While the satanic explanation may facilitate forgiveness of the perpetrator, the psycho social explanation instead focuses on the possibility of practical changes which may be of much more substantial benefit for those “sinned against” as well as “the sinners.” Let God dispense grace.

Peter Grossman

Spokane

Love the print paper

Here is an echo of the letter “Sharon” wrote you in May (“More expensive, less efficient paper,” Letters to the Editor) regarding her non-techy self not being able to afford The Spokesman-Review newspaper when the prices rises.

Personally, although my adult children have encouraged/forced reluctant me to join the digital age and have provided me with computers and smartphones, I also begin my day with coffee and the print newspaper.

When I go off to work five days a week at age 82, Mondays, Tuesdays and Saturdays are unwelcome because of the lack of The S-R. (I’m a four-day subscriber because of cost.)

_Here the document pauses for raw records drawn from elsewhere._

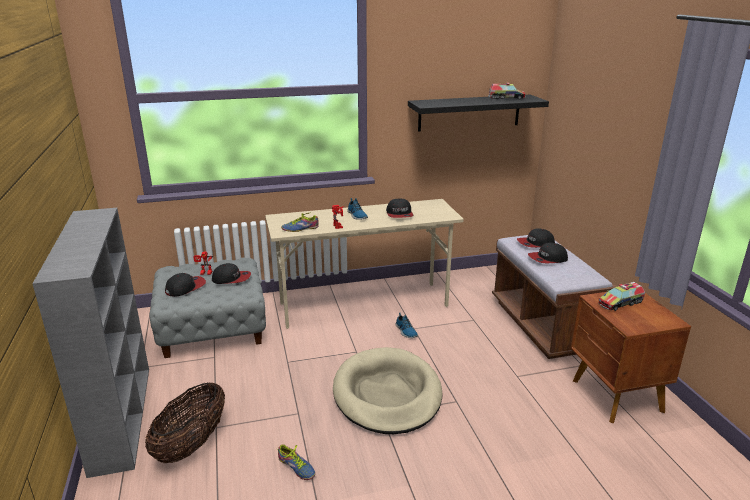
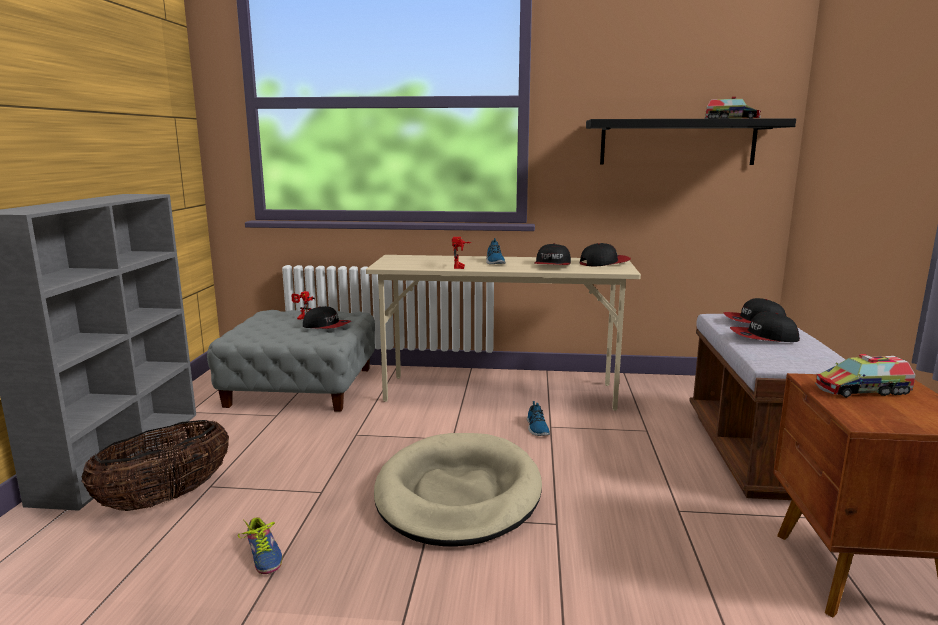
camera: 20 degrees right, 10 degrees down
(185, 288) = (269, 327): cap -> cap (604, 263)
(300, 228) = (410, 265): shoe -> none

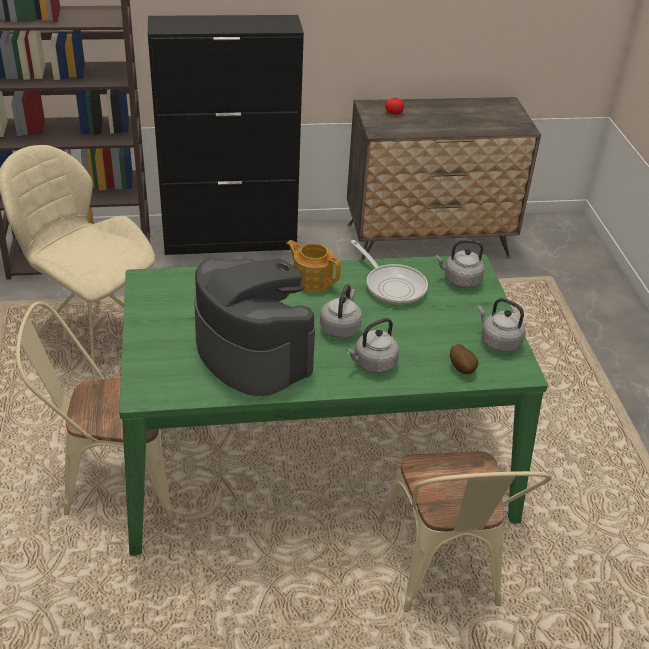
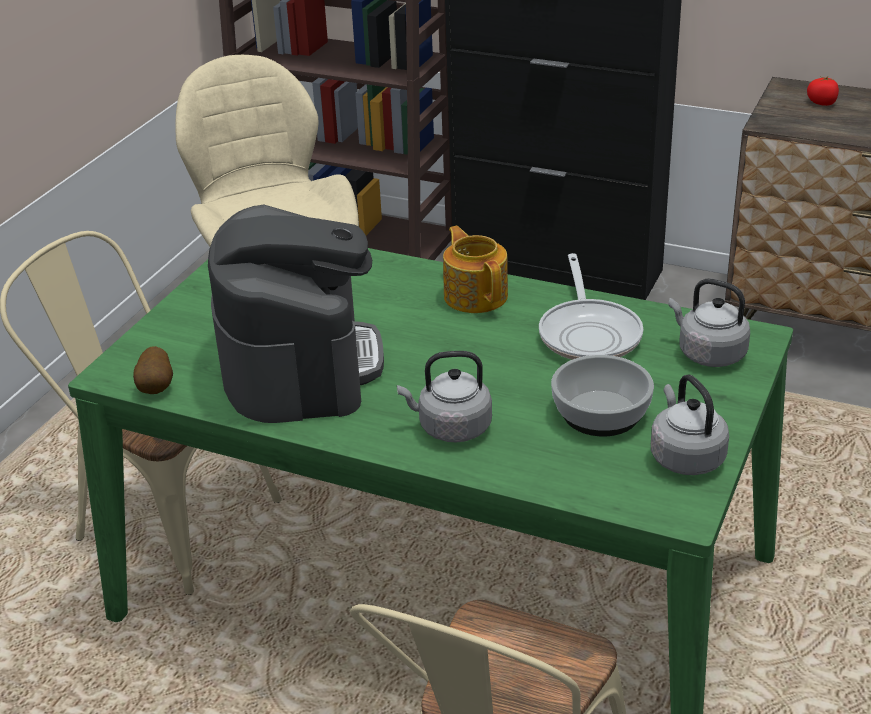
camera: 35 degrees right, 5 degrees down
(341, 328) = (453, 367): grey kettle -> none
(438, 331) = (599, 413): none -> bowl
(462, 369) = (584, 477): potato -> potato (157, 388)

I will continue to be a print subscriber unless the prices escalates hugely, as I value the broadly covered national and local news. TV news is not for me. Your wonderful newspaper, to which I have been a constant subscriber since moving to Spokane 42 years ago, is vital to the democracy in which I reside and I will find a way to pay for it somehow. Although my social security and work income is small, I consider The S-R an essential expense.

Dianne Cook

Spokane

Our freedoms restricted

Our freedom in our country is currently becoming more restricted. The last July 4 parade in Highland Park, Illinois, a mass shooter killed many people. Of course, this caused residents there to rethink about moving around in their community. So, on a day to celebrate our freedom, we lost some freedom.

Gun safety laws are sadly lacking in the U.S. For an 18-year-old male to be able to purchase a weapon of war (AR-15) is totally ridiculous. Most Americans would agree. We can expect more carnage.

Another freedom lost is a woman’s right to control her body. A woman’s choice to have an abortion should be between her and her doctor, not how Big Brother dictates.

Then, there are Americans losing rights because of their sexual orientation. More loss of freedom.

Finally, our basic right to have free and fair elections is being infringed upon. The Jan. 6 committee is revealing how close we came to having the will of the people being overturned. If enough Americans don’t pay attention to this committee’s findings and recommendations, seriously, we could easily lose our democracy in the near future. We are in historic times.

John Gary Kavanagh

Spokane

Good guy with gun

Well, Shawn Vestal really outdid himself this time. He used a really boring scientific paper written by four academics to prove right to carry is bad. Anyone interested in reading it, let me save you: Don’t. It is filled with charts, graphs and page after page of math formulas.

To a nonacademic like myself two things jumped out. Like Shawn, none of these professors has ever worked in law enforcement and have disdain for the police. They claim police are hesitant to approach suspicious people as they may outgun the cop. Really? How do you prove that?

They also use Parkland and Texas as proof of police hesitating. Sorry, abysmal leadership is not proof of hesitation. Want to see how cops really react? Watch video of Las Vegas, or the latest shooting in Illinois; those cops ran to the gunfire.

Retired Deputy Resource Officer Ron Nye raced into Freeman High School without any thought of his own safety. Shawn concludes good guys with guns don’t stop bad guys with guns. The statement from (disgraced) Executive Vice President Wayne LaPierre of the (bankrupt) NRA, although poorly worded and horribly timed, after Sandy Hook, does not make it wrong.

I can only think of three times shooters were stopped by bystanders. Bad guy shoots, cops arrive, shooter surrenders, is killed or wounded by cops or commits suicide.

In Shawn’s world, cops are bad guys, so when bad guys shoot, more bad guys arrive and the shooter is stopped. Strange.

Steven Stuart

Spokane

‘Affordable’ Catholic Charities living

Dear Catholic Charities,

I’m writing today because unfortunately, while working full-time, I am unable to find affordable housing. I’ve searched from Division Street to Stateline for anything that would fit that description and found nothing above 1 star. We used to know the value of a dollar in this country. We did back in the 1970s when I started paying Supplemental Security Income.

After your $6 million windfall, will the Pope be granting absolution to the entire city or just the civic leadership? (That’s a trick question. His services are only for the devout.)

As much as they claim to be compassionate and worldly, there’s got to be a reason Francis is on a worldwide apology tour. There also has to be a reason the more persuasive you are to their religion, the further up you are in the line.

I, for one, knew this church and state idea to shove Jesus down their throat was in full swing. Just think if Trump were in office right now, we’d be in refuge camp Stage II. I guess we should be a little thankful they only emptied the bank account for a salvation dog and pony show.

The least you could do is quit using the airwaves to claim everyone’s a commie welfare queen. Have you looked in the mirror recently?

You do know your temples and towers will crumble to dust before the meek inherit the earth. Blessed are you who the truth sets free.